Fazit: Sprache ist ein mächtiges Werkzeug, das Sie nicht unterschätzen sollten

Sprache formt nicht nur unsere Wahrnehmung, sie ist auch ständig im Wandel. Oder haben Sie schon mal ein Stellenangebot gesehen, in der Unternehmen gebieten, dass infrage kommende Zöglinge die Anstalt freudetrunken in ein güldnes Zeitalter überführen mögen? Dachte ich mir.

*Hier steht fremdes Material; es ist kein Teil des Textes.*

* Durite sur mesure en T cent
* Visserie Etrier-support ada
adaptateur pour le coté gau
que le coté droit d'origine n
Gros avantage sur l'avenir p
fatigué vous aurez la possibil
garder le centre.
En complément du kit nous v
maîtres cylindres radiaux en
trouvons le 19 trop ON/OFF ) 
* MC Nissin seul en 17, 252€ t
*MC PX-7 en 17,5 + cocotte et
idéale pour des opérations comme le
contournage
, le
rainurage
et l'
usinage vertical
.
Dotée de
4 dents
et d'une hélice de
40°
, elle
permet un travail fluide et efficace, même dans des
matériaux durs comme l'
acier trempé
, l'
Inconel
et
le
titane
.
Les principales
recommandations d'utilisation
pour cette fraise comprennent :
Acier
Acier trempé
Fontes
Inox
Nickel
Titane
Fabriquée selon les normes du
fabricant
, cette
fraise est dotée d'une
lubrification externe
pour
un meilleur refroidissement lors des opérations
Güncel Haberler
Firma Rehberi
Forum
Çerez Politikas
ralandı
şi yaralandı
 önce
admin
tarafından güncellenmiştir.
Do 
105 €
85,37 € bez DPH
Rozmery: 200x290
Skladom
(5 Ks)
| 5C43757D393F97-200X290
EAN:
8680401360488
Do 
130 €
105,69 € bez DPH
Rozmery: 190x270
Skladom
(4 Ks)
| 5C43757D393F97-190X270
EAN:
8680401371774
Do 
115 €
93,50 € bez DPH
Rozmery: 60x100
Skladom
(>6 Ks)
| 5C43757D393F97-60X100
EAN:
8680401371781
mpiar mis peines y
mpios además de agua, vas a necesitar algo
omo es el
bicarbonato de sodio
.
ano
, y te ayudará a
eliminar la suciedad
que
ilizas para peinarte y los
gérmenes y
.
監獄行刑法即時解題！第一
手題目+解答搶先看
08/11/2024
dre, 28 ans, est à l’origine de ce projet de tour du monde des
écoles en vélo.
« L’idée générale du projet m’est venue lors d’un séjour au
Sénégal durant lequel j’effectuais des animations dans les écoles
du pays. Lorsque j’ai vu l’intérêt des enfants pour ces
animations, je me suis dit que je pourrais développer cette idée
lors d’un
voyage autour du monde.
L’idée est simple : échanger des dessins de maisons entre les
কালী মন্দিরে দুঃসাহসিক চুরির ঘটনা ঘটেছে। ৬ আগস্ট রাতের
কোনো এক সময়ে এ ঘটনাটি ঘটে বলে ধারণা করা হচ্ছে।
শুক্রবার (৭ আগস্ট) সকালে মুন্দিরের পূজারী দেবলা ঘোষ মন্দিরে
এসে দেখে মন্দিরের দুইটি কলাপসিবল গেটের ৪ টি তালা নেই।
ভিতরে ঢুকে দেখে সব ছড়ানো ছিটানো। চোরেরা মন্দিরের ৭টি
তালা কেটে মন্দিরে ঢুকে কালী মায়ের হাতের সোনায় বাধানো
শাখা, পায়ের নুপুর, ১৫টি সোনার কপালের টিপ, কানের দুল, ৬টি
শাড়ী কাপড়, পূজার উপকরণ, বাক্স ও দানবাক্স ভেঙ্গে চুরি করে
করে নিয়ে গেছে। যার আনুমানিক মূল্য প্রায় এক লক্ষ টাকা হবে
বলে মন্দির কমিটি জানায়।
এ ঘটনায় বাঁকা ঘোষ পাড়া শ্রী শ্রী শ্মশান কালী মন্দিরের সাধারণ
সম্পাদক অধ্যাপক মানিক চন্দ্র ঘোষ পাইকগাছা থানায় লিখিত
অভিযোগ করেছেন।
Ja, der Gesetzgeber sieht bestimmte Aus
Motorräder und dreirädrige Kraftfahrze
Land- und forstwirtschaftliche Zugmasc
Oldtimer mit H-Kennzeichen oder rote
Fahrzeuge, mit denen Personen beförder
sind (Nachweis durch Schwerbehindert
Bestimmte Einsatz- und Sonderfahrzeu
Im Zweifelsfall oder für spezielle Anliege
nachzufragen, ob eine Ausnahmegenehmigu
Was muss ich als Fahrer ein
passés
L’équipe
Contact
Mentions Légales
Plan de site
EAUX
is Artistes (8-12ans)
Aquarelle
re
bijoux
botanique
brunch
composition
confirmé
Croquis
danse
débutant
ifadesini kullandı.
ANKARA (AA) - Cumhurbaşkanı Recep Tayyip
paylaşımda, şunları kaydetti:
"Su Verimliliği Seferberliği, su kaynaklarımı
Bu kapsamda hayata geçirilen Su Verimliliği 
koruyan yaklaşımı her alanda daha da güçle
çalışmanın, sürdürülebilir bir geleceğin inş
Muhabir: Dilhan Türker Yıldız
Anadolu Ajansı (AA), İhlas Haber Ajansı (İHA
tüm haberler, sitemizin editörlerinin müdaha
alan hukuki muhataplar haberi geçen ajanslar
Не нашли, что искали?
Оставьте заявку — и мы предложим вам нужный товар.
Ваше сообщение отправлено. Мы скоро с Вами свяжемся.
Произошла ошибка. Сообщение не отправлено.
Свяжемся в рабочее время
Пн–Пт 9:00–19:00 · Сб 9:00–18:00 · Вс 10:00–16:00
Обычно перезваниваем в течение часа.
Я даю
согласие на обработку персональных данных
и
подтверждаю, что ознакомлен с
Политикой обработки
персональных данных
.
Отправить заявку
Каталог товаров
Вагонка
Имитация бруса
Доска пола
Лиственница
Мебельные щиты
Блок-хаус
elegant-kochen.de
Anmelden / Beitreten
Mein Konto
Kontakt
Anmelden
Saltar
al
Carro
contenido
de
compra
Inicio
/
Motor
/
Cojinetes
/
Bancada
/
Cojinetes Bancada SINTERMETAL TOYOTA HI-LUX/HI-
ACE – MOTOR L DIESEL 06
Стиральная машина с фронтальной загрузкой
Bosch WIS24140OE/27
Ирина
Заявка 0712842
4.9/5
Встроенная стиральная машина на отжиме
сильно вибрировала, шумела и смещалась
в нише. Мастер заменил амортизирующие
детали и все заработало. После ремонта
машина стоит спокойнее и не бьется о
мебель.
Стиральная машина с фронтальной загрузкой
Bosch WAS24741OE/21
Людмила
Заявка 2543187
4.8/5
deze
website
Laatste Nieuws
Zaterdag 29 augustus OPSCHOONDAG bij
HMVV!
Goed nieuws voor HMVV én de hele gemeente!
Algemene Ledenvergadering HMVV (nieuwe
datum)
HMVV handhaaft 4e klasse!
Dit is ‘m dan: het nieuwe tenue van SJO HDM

Wenn wir nun von geschlechtssensibler Sprache reden, dann bemisst sich daran nicht weniger als ein aktueller Zeitgeist, den Unternehmen nun entweder aufnehmen oder eben ignorieren können. In jedem Fall drückt Gendersprache Wertschätzung aus, wenn sie alle anspricht. Wenn Organisationen nun verbissen auf geschlechtsneutralen Sprech verzichten wollen, erteilen sie den angesprochenen Minderheitenangelegenheiten gleichzeitig eine Absage, bei denen Bewerber:innen, die nicht der heterosexuellen Norm entsprechen auf organisationale Ignoranz schließen.

Vereinfacht gesagt: Gendergerechte Sprache hat – vor allem in der heutigen Zeit – Signalwirkung. Unternehmen sollten nur dann darauf verzichten, wenn sie sprachliche Inklusion wirklich und aus vollster Überzeugung ablehnen. Wenn dem nicht so ist, dann sollte es in der Gegenwart eine Selbstverständlichkeit sein, geschlechtlicher Diversität ihren Platz einzuräumen. Und zwar nicht nur ihren gesellschaftlichen Raum, sondern auch den auf dem Papier – wobei insbesondere die geschlechtssensible Ansprache in Stellenangeboten ein Schritt in die richtige Richtung ist.